---- Trecho do documento

Luís Farinha
Sobrevoar Lisboa,
de noite, no regresso de mais uma viagem de trabalho ou de prazer, é um gozo
que se renova em cada vez que acontece. Pelo menos é o que eu costumo sentir. A
última foi em 20 de Maio passado, no regresso de Lyon (França). Chovia quando
embarquei, lá, e continuava a chover quando vi aproximarem-se as luzes da
cidade de Lisboa. Num bom voo, como quase sempre, tentei cobrir aquele espaço
de duas horas assistindo aos esforços dos assistentes de bordo (antigos comissários) a tentarem vender alguns
artigos de discutível interesse e os jogos da raspadinha que, para minha
surpresa, têm agora tanta saída lá em cima, entre as nuvens, como cá em baixo,
nos cafés cá do meu bairro.

--------
---- Material fornecido

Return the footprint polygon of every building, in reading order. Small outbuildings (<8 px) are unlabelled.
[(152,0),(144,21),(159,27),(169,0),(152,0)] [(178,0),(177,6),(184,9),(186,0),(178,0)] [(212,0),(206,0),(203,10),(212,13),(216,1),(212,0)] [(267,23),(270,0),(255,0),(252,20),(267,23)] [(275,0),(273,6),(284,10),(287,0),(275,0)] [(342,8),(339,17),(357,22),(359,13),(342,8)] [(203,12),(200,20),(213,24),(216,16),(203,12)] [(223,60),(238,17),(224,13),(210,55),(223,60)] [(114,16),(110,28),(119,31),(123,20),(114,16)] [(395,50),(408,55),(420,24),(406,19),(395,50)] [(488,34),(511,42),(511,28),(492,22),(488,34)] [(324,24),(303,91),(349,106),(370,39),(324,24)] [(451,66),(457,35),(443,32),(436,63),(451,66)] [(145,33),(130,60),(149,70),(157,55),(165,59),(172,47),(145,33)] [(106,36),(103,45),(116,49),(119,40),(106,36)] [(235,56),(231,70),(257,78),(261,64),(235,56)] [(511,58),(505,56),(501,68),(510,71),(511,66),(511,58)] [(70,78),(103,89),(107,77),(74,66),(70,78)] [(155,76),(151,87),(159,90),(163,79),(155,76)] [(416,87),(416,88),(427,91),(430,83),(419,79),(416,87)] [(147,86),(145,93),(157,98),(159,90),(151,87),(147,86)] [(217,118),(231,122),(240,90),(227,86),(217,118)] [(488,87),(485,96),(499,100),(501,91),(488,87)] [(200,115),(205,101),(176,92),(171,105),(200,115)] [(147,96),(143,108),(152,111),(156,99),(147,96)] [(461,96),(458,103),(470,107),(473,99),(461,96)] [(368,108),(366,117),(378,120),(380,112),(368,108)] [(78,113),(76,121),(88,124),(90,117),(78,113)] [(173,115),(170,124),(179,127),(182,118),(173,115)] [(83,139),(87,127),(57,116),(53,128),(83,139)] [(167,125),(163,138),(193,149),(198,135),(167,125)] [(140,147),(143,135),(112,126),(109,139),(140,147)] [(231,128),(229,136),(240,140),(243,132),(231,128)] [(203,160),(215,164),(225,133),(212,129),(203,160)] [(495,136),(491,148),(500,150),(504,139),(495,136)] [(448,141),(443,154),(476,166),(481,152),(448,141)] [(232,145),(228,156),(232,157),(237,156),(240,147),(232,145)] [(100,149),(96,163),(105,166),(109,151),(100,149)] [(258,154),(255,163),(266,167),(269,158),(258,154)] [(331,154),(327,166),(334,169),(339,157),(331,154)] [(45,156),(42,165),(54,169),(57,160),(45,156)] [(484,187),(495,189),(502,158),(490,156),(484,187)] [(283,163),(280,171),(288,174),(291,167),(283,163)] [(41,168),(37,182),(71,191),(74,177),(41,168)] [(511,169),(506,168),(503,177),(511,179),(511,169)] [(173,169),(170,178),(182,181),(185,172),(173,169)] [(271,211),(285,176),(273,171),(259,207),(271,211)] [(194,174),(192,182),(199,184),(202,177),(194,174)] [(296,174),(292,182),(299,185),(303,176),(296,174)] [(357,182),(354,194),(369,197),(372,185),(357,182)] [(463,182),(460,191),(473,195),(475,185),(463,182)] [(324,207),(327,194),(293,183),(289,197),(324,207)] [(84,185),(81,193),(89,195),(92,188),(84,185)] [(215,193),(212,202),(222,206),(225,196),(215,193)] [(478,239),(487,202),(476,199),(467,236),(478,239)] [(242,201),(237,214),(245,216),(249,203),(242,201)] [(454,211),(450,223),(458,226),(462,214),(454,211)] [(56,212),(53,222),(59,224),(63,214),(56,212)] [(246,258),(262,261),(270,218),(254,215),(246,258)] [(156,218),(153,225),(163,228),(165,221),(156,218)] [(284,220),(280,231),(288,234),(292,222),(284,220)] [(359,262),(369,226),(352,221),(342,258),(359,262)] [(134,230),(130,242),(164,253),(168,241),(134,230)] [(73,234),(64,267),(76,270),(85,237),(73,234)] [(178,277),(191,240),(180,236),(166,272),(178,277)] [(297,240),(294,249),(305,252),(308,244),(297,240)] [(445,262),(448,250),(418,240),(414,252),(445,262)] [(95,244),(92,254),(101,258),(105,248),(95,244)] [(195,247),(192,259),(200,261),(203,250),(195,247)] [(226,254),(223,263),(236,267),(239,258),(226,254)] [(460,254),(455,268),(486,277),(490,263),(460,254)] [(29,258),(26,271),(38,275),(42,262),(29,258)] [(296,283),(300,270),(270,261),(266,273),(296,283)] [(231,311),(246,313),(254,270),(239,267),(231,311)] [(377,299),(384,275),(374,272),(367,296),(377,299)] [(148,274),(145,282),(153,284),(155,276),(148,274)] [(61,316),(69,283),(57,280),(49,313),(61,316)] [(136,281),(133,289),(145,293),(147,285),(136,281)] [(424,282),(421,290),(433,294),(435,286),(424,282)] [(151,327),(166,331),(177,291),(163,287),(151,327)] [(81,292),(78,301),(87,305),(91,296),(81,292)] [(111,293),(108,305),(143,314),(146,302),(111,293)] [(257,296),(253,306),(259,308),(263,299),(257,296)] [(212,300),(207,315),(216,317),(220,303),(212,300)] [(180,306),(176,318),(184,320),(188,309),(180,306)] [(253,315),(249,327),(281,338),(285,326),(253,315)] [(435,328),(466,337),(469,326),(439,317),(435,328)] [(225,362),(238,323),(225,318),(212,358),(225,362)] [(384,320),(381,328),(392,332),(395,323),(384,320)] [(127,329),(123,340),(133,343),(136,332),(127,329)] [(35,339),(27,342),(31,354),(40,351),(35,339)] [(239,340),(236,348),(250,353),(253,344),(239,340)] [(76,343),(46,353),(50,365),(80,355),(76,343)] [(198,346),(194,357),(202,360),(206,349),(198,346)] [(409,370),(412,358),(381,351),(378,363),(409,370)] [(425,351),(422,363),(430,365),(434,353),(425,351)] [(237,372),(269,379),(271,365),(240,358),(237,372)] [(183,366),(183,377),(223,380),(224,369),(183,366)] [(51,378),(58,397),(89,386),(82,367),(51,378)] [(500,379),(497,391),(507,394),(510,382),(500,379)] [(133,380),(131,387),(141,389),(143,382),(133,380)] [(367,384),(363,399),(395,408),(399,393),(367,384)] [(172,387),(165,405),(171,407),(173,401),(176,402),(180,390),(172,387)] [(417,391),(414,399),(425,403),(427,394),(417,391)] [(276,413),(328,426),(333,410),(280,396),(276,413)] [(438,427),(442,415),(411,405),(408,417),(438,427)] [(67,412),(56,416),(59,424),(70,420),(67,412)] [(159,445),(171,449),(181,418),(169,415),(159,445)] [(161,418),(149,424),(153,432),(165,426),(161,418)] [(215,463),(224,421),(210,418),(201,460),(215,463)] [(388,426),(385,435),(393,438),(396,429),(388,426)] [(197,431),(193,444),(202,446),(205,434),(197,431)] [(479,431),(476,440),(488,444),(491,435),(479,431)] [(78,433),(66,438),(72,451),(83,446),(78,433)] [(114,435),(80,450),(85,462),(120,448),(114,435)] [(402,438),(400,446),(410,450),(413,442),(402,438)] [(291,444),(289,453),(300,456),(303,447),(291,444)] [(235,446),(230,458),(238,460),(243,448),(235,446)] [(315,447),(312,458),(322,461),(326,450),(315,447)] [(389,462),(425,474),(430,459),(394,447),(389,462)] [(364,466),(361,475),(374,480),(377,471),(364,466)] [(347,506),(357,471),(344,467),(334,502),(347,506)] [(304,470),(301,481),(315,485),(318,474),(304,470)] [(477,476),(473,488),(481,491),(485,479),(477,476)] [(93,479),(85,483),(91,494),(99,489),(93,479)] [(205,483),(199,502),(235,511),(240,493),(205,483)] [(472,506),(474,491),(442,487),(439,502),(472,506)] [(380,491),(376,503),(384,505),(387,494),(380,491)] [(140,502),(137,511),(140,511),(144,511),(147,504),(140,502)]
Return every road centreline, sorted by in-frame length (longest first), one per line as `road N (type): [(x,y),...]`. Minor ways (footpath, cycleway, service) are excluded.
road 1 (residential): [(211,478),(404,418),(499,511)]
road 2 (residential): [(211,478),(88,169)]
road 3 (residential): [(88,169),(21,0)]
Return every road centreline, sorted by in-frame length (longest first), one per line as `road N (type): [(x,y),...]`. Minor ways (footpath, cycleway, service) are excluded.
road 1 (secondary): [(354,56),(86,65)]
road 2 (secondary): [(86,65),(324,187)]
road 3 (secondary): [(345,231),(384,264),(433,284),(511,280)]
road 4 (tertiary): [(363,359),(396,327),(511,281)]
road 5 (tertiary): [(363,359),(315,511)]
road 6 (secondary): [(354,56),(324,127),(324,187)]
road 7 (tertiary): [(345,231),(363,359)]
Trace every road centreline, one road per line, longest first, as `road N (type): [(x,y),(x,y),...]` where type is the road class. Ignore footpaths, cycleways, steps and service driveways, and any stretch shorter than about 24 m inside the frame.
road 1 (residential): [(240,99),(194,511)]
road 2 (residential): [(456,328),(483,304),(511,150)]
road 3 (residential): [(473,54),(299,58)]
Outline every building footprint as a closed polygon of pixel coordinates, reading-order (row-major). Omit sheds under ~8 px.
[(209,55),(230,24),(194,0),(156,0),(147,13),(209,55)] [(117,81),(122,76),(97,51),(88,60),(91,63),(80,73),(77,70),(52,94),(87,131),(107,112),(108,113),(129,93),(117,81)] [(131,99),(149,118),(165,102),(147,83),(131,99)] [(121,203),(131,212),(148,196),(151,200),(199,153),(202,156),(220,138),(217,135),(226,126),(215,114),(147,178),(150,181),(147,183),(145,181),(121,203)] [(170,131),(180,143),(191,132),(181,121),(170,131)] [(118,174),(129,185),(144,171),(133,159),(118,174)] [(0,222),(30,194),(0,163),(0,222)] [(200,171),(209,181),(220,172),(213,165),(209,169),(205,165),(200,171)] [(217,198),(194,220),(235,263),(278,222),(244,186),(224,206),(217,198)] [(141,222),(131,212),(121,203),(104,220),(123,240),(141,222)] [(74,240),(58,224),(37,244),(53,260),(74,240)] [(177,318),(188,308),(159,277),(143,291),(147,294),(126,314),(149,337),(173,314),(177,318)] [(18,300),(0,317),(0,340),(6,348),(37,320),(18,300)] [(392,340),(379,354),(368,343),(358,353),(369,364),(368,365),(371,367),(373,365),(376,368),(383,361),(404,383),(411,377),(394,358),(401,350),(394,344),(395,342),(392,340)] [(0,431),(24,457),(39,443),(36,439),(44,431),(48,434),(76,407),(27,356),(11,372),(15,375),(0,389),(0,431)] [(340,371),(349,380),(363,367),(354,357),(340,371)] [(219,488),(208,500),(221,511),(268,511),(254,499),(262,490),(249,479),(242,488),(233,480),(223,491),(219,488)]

--------

- [Tarefas]:
1 > Reescreva de forma mais breve o parágrafo do trecho sobre o voo noturno para Lisboa que começa por «Sobrevoar Lisboa, de noite», sem perder os factos principais.
2 > Prossiga o trecho sobre o voo noturno para Lisboa a partir do ponto em que termina.
O material não tem qualquer relação com o trecho.

- [Respostas]:
1 > Sobrevoar Lisboa de noite, ao regressar de uma viagem de trabalho ou de prazer, é para mim um gozo que se renova sempre. A última vez foi a 20 de maio, no regresso de Lyon (França), com chuva à partida e à chegada. Durante as duas horas de um bom voo, observei os assistentes de bordo, antigos comissários, a tentarem vender artigos de interesse discutível e raspadinhas. Para minha surpresa, as raspadinhas têm tanta saída entre as nuvens como nos cafés do meu bairro.

2 >
Aterragem
perfeita apesar da chuva persistente. Duas assistentes portuguesas (antigas hospedeiras de bordo), na cabine junto à escada da saída, na cauda
do avião, acompanhavam a operação de desembarque. Uma delas, armada de
microfone, apresentava os habituais agradecimentos da companhia transportadora,
à mistura com os avisos da praxe na hora do adeus. E foi aí que a coisa
aconteceu. “Continua a chover, por favor
tenham cuidado com os degraus, apõem-se nos corrimões”. Surpreendidas,
ficaram a olhar o senhor que, na passagem, lhes recomendou a meia voz:
“meninas, não se diz corrimões mas
sim corrimãos” e iniciei a descida sem olhar para trás.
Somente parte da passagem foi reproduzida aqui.